Event

Hyphe – A research-oriented web crawler

Hands-on History talk with Benjamin Ooghe-Tabanou (médialab – Sciences Po)

Developed by Sciences Po médialab as an open source software, Hyphe was designed to provide researchers and students with a research oriented crawler to build and enrich corpuses of websites through a qualitative fieldwork methodology. It provides a method and a tool to build a research corpus from web content (web pages and HTTP links) with an innovative approach meant to address two of the main social sciences problems when working with automatized web mining: how to build a theme focused corpus and how to delineate an actor’s presence on the web.

A step-by-step iterative process supports Hyphe users in dynamically curating and defining “web entities” in a way that is both granular and flexible by choosing single pages, a subdomain, a combination of websites, etc. The pages residing under these entities are then crawled, in order to extract the outgoing links and part of the textual contents. The most cited “web entities” can then be prospected manually in order to expand the corpus before visualizing it in the form of a network and exporting it for cleaning and analysis in other tools such as Gephi.
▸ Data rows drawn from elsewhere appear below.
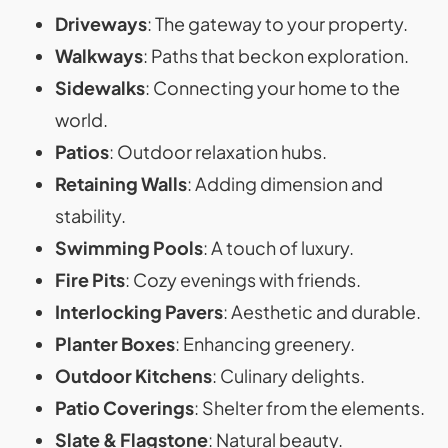
Driveways
: The gateway to your property.
Walkways
: Paths that beckon exploration.
Sidewalks
: Connecting your home to the
world.
Patios
: Outdoor relaxation hubs.
Retaining Walls
: Adding dimension and
stability.
Swimming Pools
: A touch of luxury.
Fire Pits
: Cozy evenings with friends.
Interlocking Pavers
: Aesthetic and durable.
Planter Boxes
: Enhancing greenery.
Outdoor Kitchens
: Culinary delights.
Patio Coverings
: Shelter from the elements.
Slate & Flagstone
: Natural beauty.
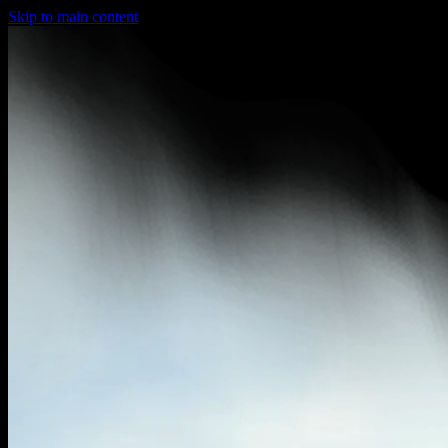
Skip to main content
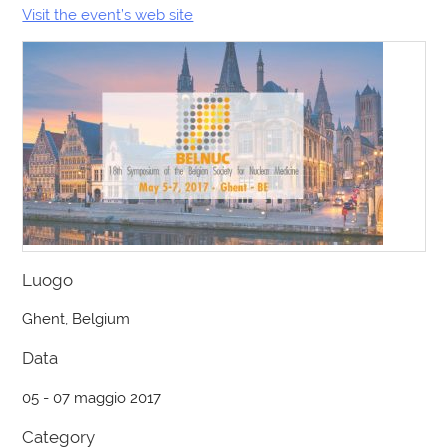
Visit the event’s web site
Luogo
Ghent, Belgium
Data
05 - 07 maggio 2017
Category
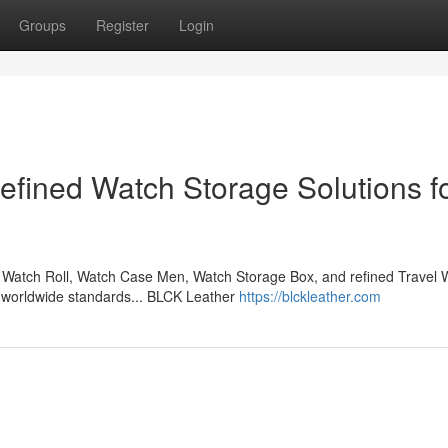
Groups
Register
Login
fined Watch Storage Solutions f
Watch Roll, Watch Case Men, Watch Storage Box, and refined Travel 
l worldwide standards... BLCK Leather
https://blckleather.com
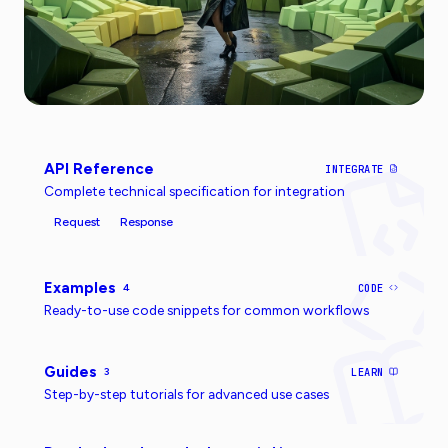
API Reference
INTEGRATE
Complete technical specification for integration
Request
Response
Examples
4
CODE
Ready-to-use code snippets for common workflows
Guides
3
LEARN
Step-by-step tutorials for advanced use cases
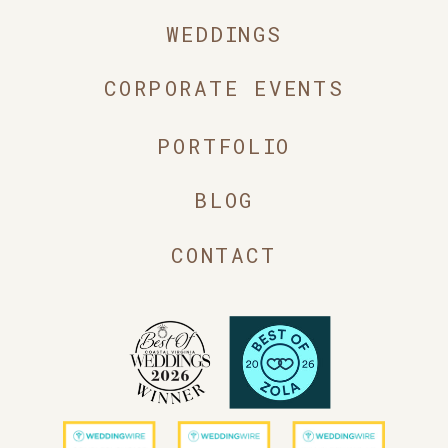
WEDDINGS
CORPORATE EVENTS
PORTFOLIO
BLOG
CONTACT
In partnership with France’s official web archiving teams, Hyphe was recently adapted in order to also crawl web archives from archive.org as well the national french library (BnF) and the audiovisual national institute (INA), empowering users to build web corpuses from the past or to complete web corpuses from the live web with archives of disappeared websites

About the speaker

Benjamin Ooghe Tabanou

Trained as a multidisciplinary engineer, Benjamin Ooghe-Tabanou specialises in applying computer science to scientific research. After multiple experiences within the field of astrophysics at Johns Hopkins University in the USA and École Normale Supérieure in France, he enters the social sciences field, first as an Open Data and Parliament transparency activist, cocreating the NGO Regards Citoyens, then as a research engineer joining médialab Sciences Po in 2012 in order to develop open source tools for social sciences such as the webcrawler Hyphe. He supervises médialab’s technical team of research engineers since 2020.